Burnscar was more sensitive, in many respects.  She had to be managed, provoked or set up to use her power so she remained in a more dangerous mindset.  Too much one way, and she became depressed and scared, vulnerable.  Too much the other way, and she became reckless, potentially attacking him or one of the others and sparking disaster.

Mannequin had his mission.  Few things bothered him as much as seeing someone try to help others and succeed where he had catastrophically failed.  To keep Mannequin in line, Jack could remind Mannequin of who he had once been.  A simple casual utterance of the name ‘Alan’ served as effectively as a slap in the face to someone else.  He rarely needed such considerations; Mannequin was predictable, manageable.

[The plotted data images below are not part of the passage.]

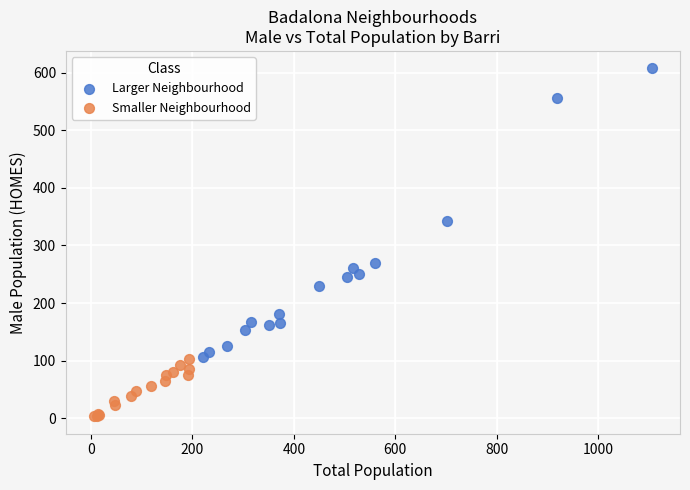

Which series contains the lowest Y value?

Smaller Neighbourhood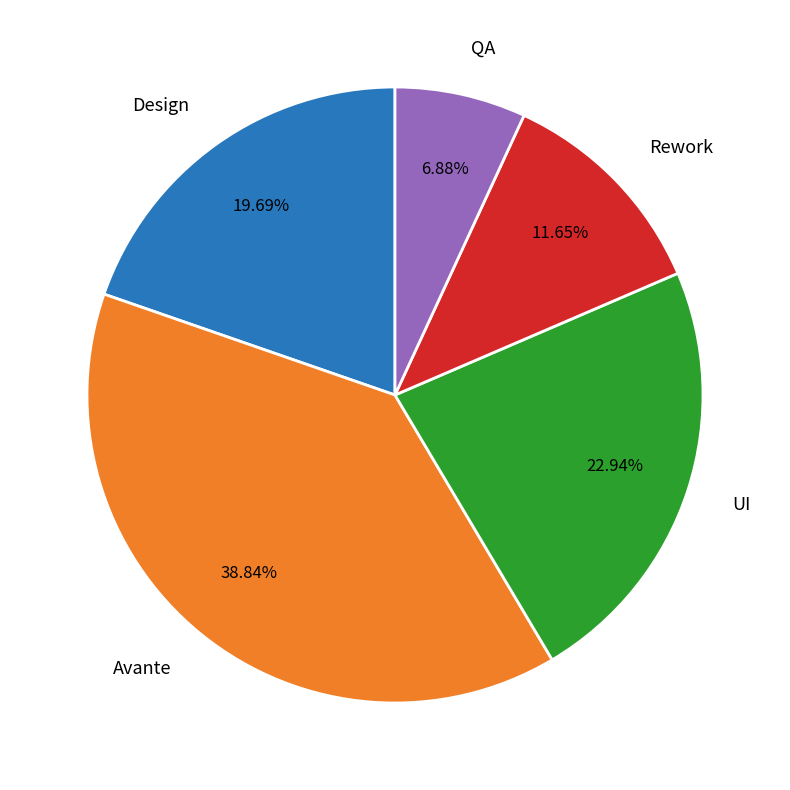

How many slices are in this pie chart?

5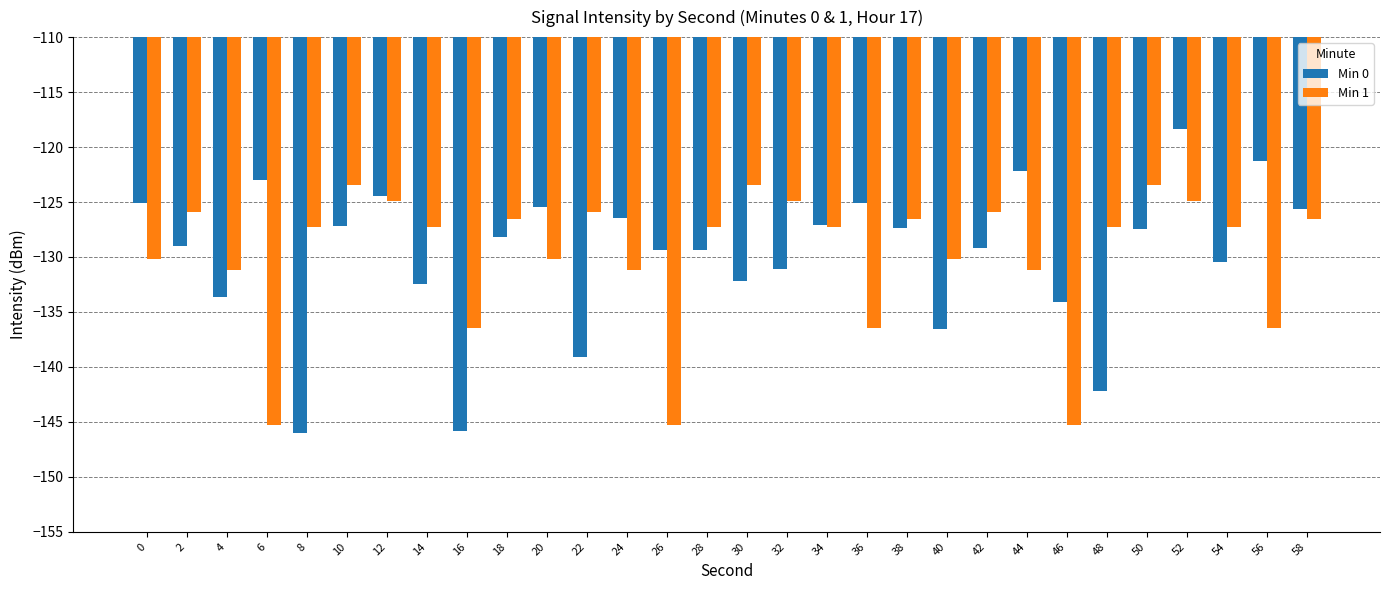

The Min 0 series shows -145.8 at 16. True or false?

True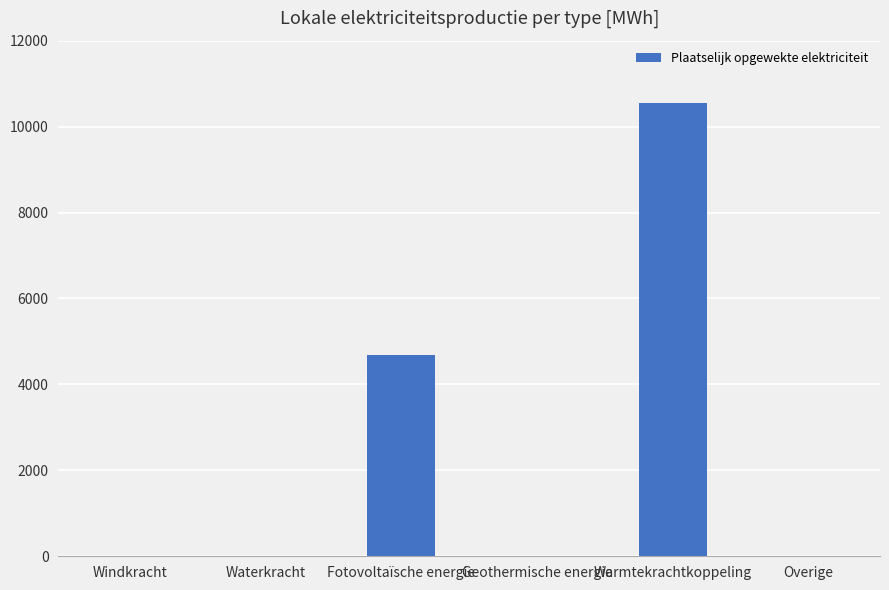

Reading right to left, list all the values displayed in this chart.

0.0	10552.5	0.0	4695.4	0.0	0.0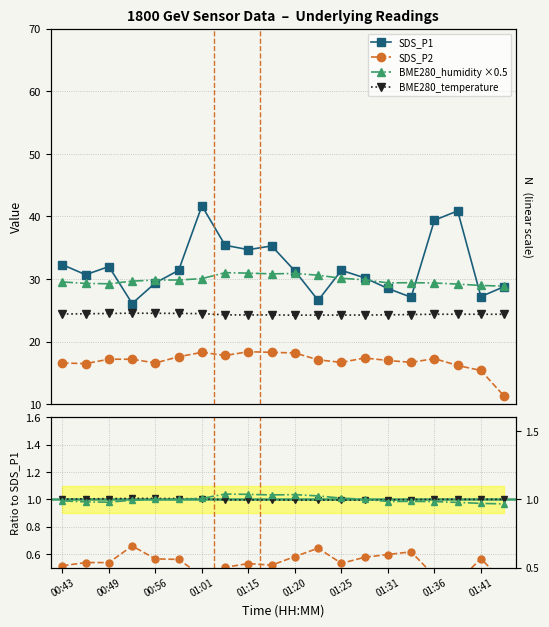

Which has a higher value, 01:20 or 01:01?

01:01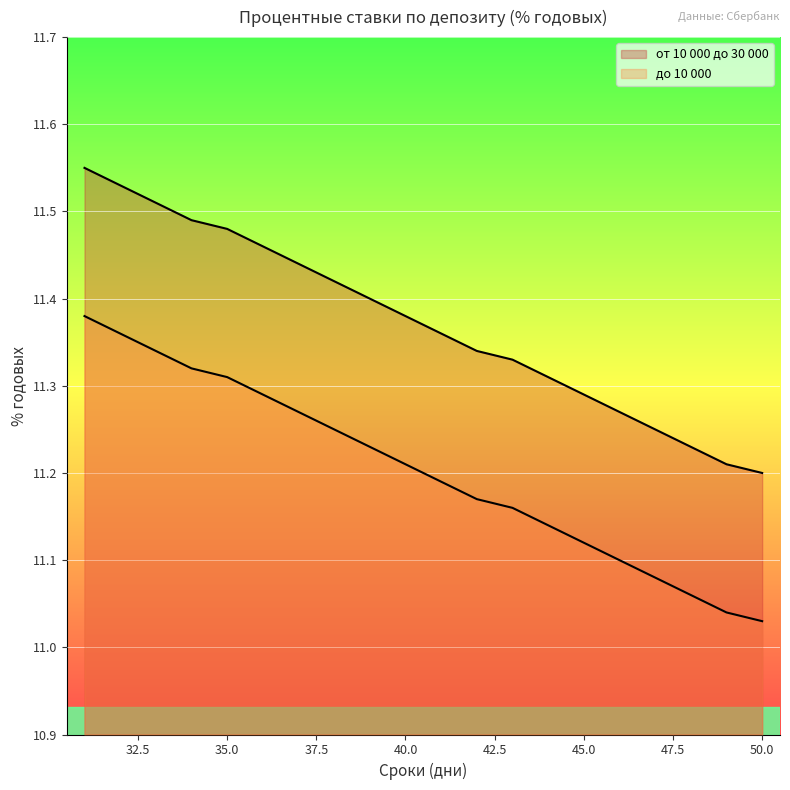

What are all the series names shown in the legend?

от 10 000 до 30 000, до 10 000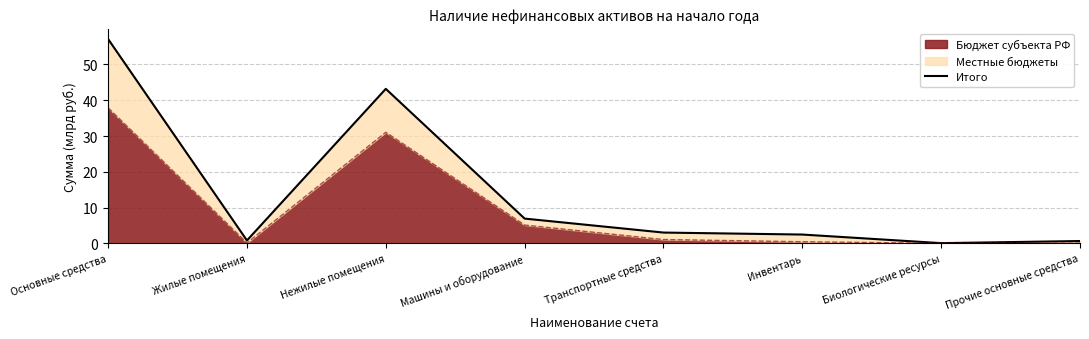

Reading left to right, transcribe all the data shown in this chart.

57.1	0.8	43.2	6.9	3.0	2.5	0.1	0.7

And Cherish, who would not survive their stay in Brockton Bay… after a fashion.  Hope was her carrot, but she had only sticks waiting for her.  He met her eyes and knew she knew what he was thinking.  She was all too aware an ugly fate awaited her, but didn’t know what it was.  The fear helped curb her.  Still, he would have to watch his back.

Carrots and sticks.  A game of constant balance.  A thousand factors.  Even now, he was taking notes on their candidates, deciding what would work and what wouldn’t.

Armsmaster and Regent were abrasive enough that they would likely prick Shatterbird’s pride.  Bitch would be a risk at first, but he trusted his ability to manage her and stop any fights from erupting.

Siberian would become jealous of any growing relationship between Panacea and Bonesaw.

The buried girl was only a candidate because Crawler hoped she was strong enough to fight him.  Either she would fail to hurt him and he would grow tired of her, or she would succeed and he would have no reason to stay in the group.

That left him two candidates who might work.  He doubted either Hookwolf or Bitch had what it took to stay in the group long-term.  They would soon be replaced, killed by an enemy or a member of the group, but they would not upset his carefully staged balance while they remained members.

He could manipulate the outcome of this little contest, see that one of the two lasted to the end.  It would be hard, requiring the best he could employ in subtlety and head games.

The wind blew flame-heated air at his back, thick with the smell of smoke and the sweet tang of blood.

He smiled.  These challenges, after all, served as his own carrot.